Did you know that your teeth are protected by the second-strongest substance on earth? Although only diamonds are stronger than tooth enamel, your teeth are not invincible and can become damaged or severely decayed if not properly cared for. Unfortunately, unlike other tissues in your body, the structure of your tooth contains no living cells, which means once it is damaged, it cannot repair itself.
By choosing a dental crown to cover and protect your tooth, however, you can stop tooth damage from becoming increasingly worse, and eventually needing extraction.
What is a Dental Crown?
Often called a dental cap, dental crowns are fabricated tooth crowns that are placed over damaged or weak teeth to protect them from further damage. In some cases, a crown may be used to restore your smile by replacing a missing tooth, often as part of a dental implant restoration. Throughout the years, many have materials have been used, including bones and teeth from humans and animals in some ancient cultures.
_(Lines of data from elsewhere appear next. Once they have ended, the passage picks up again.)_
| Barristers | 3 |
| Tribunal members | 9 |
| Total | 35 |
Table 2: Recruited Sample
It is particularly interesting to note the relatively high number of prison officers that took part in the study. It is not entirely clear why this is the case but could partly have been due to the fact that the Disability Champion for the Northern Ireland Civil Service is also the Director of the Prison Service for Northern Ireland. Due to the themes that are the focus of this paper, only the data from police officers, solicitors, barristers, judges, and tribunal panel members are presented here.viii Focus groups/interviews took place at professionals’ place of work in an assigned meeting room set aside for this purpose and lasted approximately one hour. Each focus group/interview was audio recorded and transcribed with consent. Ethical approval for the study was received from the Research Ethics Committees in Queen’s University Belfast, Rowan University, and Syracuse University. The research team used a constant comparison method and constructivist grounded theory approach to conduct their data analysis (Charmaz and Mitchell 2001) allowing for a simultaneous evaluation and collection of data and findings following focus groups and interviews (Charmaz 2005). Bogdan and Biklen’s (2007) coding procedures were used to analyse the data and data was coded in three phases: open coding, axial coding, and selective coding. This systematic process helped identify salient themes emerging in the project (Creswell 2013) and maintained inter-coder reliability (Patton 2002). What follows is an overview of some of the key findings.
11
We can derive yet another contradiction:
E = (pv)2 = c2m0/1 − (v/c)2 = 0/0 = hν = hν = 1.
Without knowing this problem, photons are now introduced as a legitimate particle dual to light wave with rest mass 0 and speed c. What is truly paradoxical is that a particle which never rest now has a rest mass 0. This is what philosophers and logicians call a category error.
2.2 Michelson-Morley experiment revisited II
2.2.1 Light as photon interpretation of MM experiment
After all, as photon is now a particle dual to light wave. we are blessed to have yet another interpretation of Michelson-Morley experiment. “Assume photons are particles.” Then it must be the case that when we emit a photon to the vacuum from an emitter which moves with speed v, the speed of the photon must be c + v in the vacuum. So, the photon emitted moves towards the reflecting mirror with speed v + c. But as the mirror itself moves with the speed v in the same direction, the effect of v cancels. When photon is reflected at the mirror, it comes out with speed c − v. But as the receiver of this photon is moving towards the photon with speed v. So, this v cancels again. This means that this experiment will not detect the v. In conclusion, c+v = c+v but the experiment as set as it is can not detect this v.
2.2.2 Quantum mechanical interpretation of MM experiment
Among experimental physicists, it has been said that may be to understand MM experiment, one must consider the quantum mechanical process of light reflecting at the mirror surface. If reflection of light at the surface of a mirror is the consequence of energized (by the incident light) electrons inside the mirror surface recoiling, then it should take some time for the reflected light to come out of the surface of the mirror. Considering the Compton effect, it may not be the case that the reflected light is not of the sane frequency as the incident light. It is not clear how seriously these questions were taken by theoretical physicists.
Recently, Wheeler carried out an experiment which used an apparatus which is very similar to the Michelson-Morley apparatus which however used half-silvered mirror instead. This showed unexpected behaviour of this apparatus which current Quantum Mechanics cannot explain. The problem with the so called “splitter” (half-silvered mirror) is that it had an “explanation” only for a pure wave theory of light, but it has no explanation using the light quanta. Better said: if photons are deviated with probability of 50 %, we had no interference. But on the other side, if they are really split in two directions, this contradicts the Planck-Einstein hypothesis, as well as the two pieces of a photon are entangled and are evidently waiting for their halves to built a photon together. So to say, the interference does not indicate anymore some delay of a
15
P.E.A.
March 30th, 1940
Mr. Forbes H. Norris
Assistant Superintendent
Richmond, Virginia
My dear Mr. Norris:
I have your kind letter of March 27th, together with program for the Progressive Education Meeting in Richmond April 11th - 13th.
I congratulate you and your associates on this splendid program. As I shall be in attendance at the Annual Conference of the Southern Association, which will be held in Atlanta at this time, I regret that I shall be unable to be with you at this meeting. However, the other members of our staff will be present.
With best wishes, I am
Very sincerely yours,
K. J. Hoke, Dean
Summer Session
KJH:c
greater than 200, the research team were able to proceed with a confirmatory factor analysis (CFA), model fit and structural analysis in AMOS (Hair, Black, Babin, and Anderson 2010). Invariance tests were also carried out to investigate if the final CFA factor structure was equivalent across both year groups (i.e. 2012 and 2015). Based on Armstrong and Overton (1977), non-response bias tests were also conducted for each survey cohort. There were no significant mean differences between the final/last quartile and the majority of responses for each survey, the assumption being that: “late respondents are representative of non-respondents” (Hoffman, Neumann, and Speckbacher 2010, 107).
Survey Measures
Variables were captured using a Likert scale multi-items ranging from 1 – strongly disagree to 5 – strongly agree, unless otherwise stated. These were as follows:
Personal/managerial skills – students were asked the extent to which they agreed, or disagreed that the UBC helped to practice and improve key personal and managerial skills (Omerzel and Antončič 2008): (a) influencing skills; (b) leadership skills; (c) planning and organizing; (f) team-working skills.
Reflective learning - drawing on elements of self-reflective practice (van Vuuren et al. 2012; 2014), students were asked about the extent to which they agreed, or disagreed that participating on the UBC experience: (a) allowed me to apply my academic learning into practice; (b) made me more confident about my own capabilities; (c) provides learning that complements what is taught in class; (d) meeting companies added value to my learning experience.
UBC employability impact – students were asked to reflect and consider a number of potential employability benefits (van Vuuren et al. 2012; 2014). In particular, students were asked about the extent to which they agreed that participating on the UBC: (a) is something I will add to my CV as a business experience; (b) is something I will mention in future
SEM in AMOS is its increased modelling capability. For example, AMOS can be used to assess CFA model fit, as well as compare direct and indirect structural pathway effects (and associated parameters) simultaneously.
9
Luckily, dentistry has advanced far beyond using body parts to replace missing teeth, and today’s common dental crown materials include gold, porcelain, and resin, among others. In some cases, porcelain can be fused to metal for an esthetically pleasing, but also durable, tooth restoration.
Restoring Your Tooth with a Dental Crown
Dental crowns can help address a number of different dental issues, including a tooth that has been weakened by decay or structural damage. When a tooth cracks, a crown can protect it from further damage. Sometimes a crack is severe enough to cause the tooth to split, and a crown can be used to protect and hold the pieces of the tooth together.
Also, some tooth filling procedures can require the excessive removal of decayed tissue, leaving little healthy tooth structure left. Placing a crown over the remainder of the tooth will also provide protection and restore proper function to the tooth.